You would have thought that she wouldnt have wanted his name.

She said she didn't want the hassle and professionally she's been known by that name for many years. Her LinkedIn profile uses that name and I suspect that's how BIL / the new partner has discovered this, because my sister isn't on any other social media.

OP posts:
DeedlessIndeed · 07/02/2024 15:06

You can't take back "gifts".
If wife was "given" his name, then she can do what she bloody likes with it.

It's the sign of a bit of a pathetic man if he's this wound up.

Topseyt123 · 07/02/2024 15:06

Tell him that he is being an arsehole, that he doesn't own the rights to the name, that what your sister chooses to be known as is none of his business and that you too are blocking him.

Then just do it (block him). No need to engage with him at all. Also, remove him as a friend on social media. He isn't a friend, he's a complete twat. He can stew in his own juices over nothing if he wishes. It won't do him any harm and he'll live.

IncompleteSenten · 07/02/2024 15:06

Suggest to her that she tells him she'll do it for £10,000. Compensation for the hassle. 😁

thisisuttermadness · 07/02/2024 15:07

I can't get my head around it, he honestly looks so happy on social media with his new partner and child, it just makes no sense why they'd waste headspace on this non issue!

OP posts:
BigFatCat2024 · 07/02/2024 15:07

Well I'd guess that his wife to be has an issue with it, and that's why he's now getting arsey. I'd just block him

thisisuttermadness · 07/02/2024 15:07

IncompleteSenten · 07/02/2024 15:06

Suggest to her that she tells him she'll do it for £10,000. Compensation for the hassle. 😁

😂

OP posts:
YetMoreNewBeginnings · 07/02/2024 15:07

Your sister should tell him very firmly that her name is none of his business and she won’t hesitate to go down the harassment route if he continues.

I worked with a HT once who’d kept her name as it was the same as her children, then when they were adults she was known to the school community by it so kept it. Her ex husband used to message her once or twice a year still trying to persuade her even though she’d kept it for over twenty years by that point. He and his second wife were both furious.

GrumpyPanda · 07/02/2024 15:08

Tell him karma is a bitch.
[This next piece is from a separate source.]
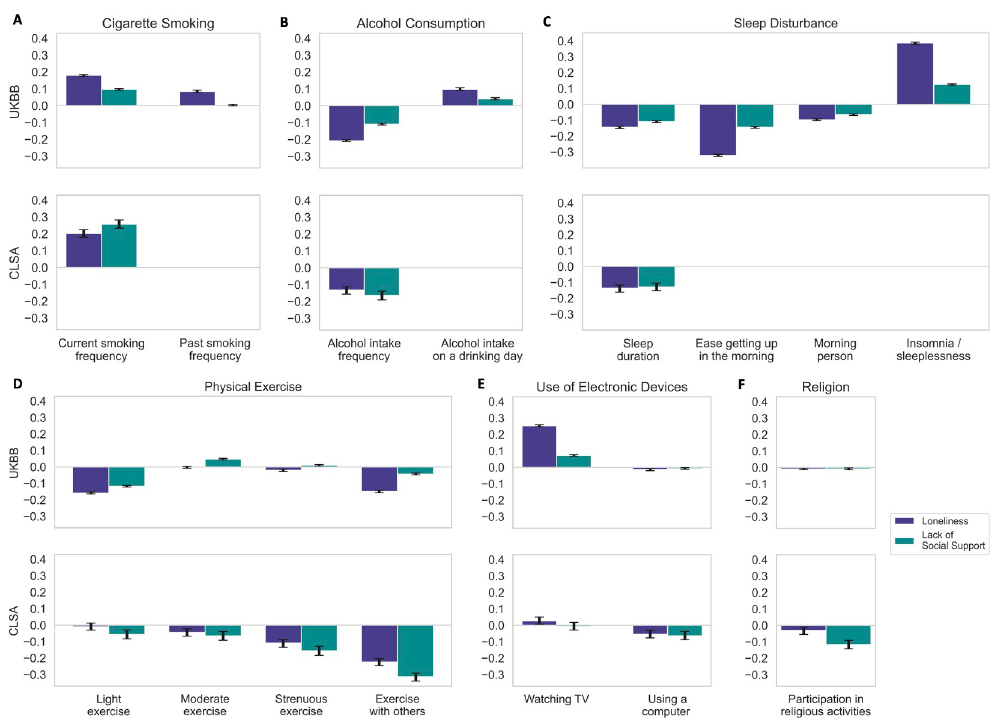
Fig 2. Various ADRD-related lifestyle factors show strong association effects with loneliness and lack of social support across both cohorts. Bayesian estimation of the posterior probability that a given risk factor relates to one of two measures of social deprivation: loneliness and lack of social support. All target risk factor variables were z-scored prior to running the Bayesian models. For simplicity, results are expressed as the mean and the 90% highest posterior density interval of the model coefficients (black error bars). In both UKBB and the CLSA, loneliness and lack of social support are robustly associated with a variety of lifestyle factors, including (A) current cigarette smoking, (B) alcohol consumption, (C) sleep duration, and (D) participation in physical activities with others. (E) Use of electronic devices and (F) participation in religious activities show smaller links to loneliness and weak social support. Both subjective and objective social isolation follow similar patterns in their associations with behavioural traits across the two cohorts. Sleeplessness has the largest association with social isolation in this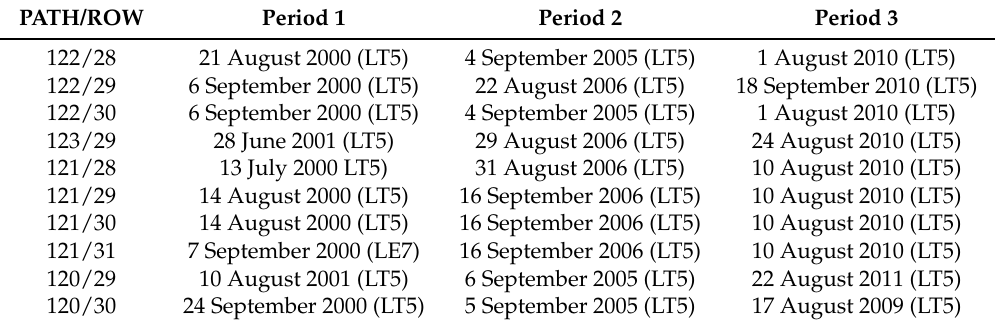
Table 1. List of images used for validation in this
If he'd been less hidebound and had taken on her name on marriage he wouldn't be having this particular problem.

thisisuttermadness · 07/02/2024 15:09

The other thing he said was, "it affects my credit rating".... Eh?! Does it? I thought the fact that they were once married was the part that linked them financially, rather than the specific name?

Told my sister he'd said that, and she laughed her head off saying, "well tell him my credit score is fantastic so in that respect I'm only improving his image"😂

OP posts:
beatrix1234 · 07/02/2024 15:09

If my ex husband went around using my surname as his I would be angry too and would NOT like it so I totally see where he’s coming from.

Bladwdoda · 07/02/2024 15:09

I’d suggest all the family block him and his partner and ignore any future messages. I’d also be clear if he doesn’t stop you’ll report for harassment.

sounds like a knob. I’d also suspect the new partner doesn’t like it.